Here is the minimal Kademlia setup that shows differences between start_providing and put_record or get_closest_peers . It's possible that I misuse the Kademlia API and I appreciate a hint @thomaseizinger

Thank you! I'll have a look!

a friendly ping @thomaseizinger Did you have a chance to look at the kad-example project? Does it reproduce the error?

a friendly ping @thomaseizinger Did you have a chance to look at the kad-example project? Does it reproduce the error?

Sorry, I haven't yet but I'll do so today!

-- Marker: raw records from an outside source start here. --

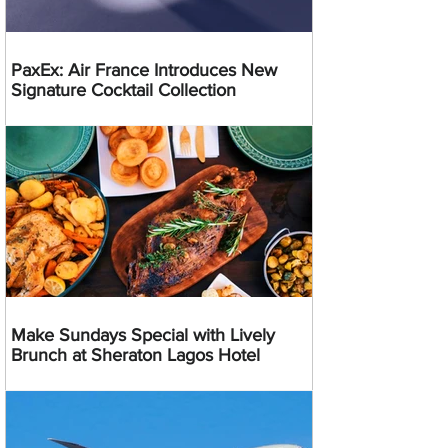
PaxEx: Air France Introduces New
Signature Cocktail Collection
Make Sundays Special with Lively
Brunch at Sheraton Lagos Hotel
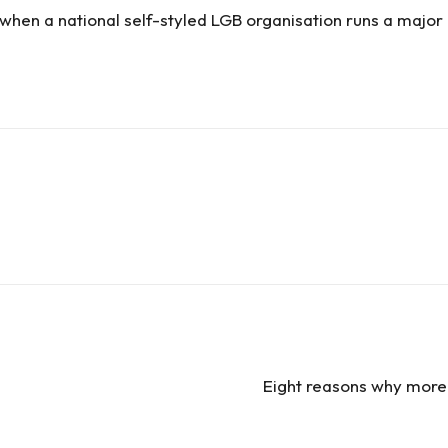
 when a national self-styled LGB organisation runs a major
Eight reasons why more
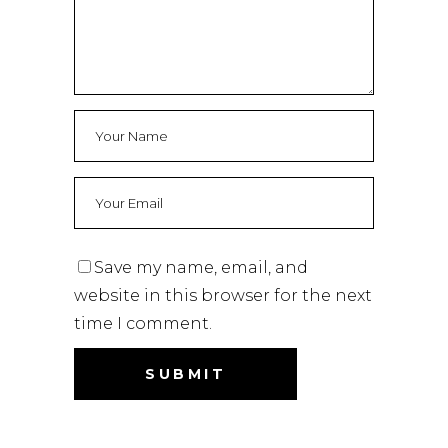
Save my name, email, and
website in this browser for the next
time I comment.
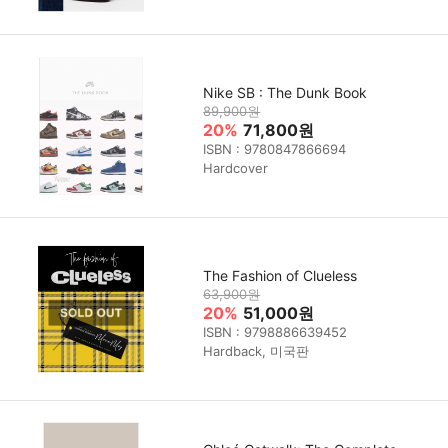
Nike SB : The Dunk Book
89,900원
20%
71,800원
ISBN : 9780847866694
Hardcover
The Fashion of Clueless
63,900원
20%
51,000원
ISBN : 9798886639452
Hardback, 미국판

Okay, I figured out what I think the issue is.

As per the spec, outbound substreams may be reused. Our implementation never does that (we only send 1 request per substream) but our inbound streams wait for additional messages on that stream and thus fill up the buffer.

There seems to be a bug where the implementation for the inbound stream does not detect that the other side closed the stream and it should thus stop waiting for a message.

Damn, that is not the issue ...

Okay, I have a fix.

The issue was that we had substream that were waiting for a response from the behaviour even though for AddProvider, there is no response. So instead of actually reusing the substeam, the substream was in WaitingUser state but that one never got answered.,

I opened a fix here: #3152

With this patch, the example you provided no longer issues the warnings. Thanks for providing that example, it was really helpful in the debugging process!

I will test the fix in the test project and in our main project as well. Thanks a lot!